** 本文抜粋 **
あらすじ
第1巻
幼い頃読んだ絵本の王子様に今もあこがれている夢見がちな中学3年生・市原由奈は、高校進学直前のある日、友人のさっちゃんを見送りに行った駅で、同世代の少女・山本朱里と出会う。朱里も駅に見送りにやって来たが、財布を忘れて困っているのだという。そんな朱里にお金を貸した由奈は、自分達が同じマンションに住んでいるうえ、同じ高校に進学する予定である事を知る。これがきっかけで二人は急速に親しくなるが、由奈は朱里の恋愛に対してやや軽薄な一面を、朱里は由奈の恋愛に対して奥手すぎる一面を案じていた。そんなある日、由奈は朱里が恋人とあっさり別れてしまったうえ、現在はアルバイト先の恋人がいる男性・美園といい雰囲気であると聞き、朱里の恋愛観を理解できず腹をたてる。しかし、乾和臣はそんな由奈をたしなめ、反省した由奈は朱里に会いに行く事にする。そこで発覚したのは、朱里が美園に恋人の存在を隠されたまま一方的にアプローチされ、美園の恋人である岡崎に誤解されて困っているという事実であった。真実を知った由奈は朱里に謝罪し、二人はさらに絆を深めるのだった。

** 目的 **
上のあらすじに照らし、次の記述1.〜3.が内容と一致するかをそれぞれ「はい」か「いいえ」で判定し、判定の決め手となる本文の語句を引用せよ。
1. 由奈と朱里は同じマンションに住んでいる。
2. 駅で由奈は朱里からお金を借りた。
3. 由奈をたしなめたのは美園である。

** 提供情報 **

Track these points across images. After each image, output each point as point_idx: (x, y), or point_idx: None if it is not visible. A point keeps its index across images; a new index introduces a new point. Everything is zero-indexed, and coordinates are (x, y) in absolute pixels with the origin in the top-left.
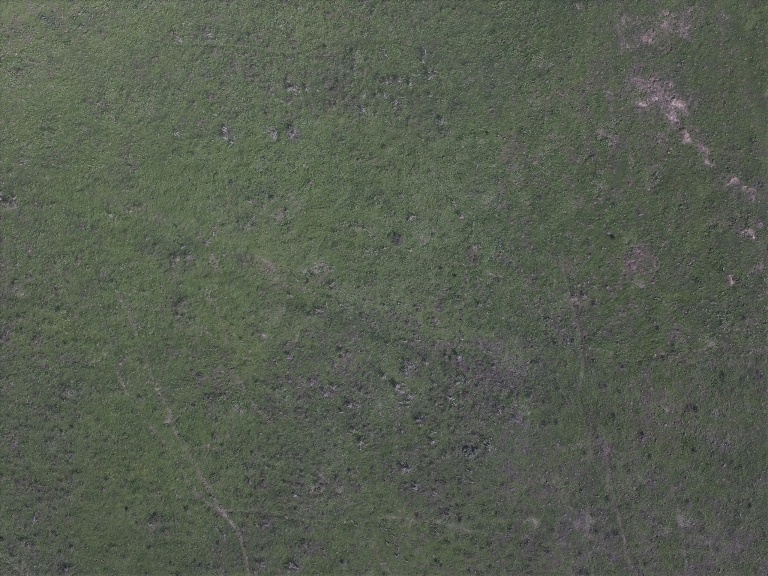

** 記述解答 **
1. はい 「自分達が同じマンションに住んでいるうえ」
2. いいえ 「そんな朱里にお金を貸した由奈は」
3. いいえ 「乾和臣はそんな由奈をたしなめ」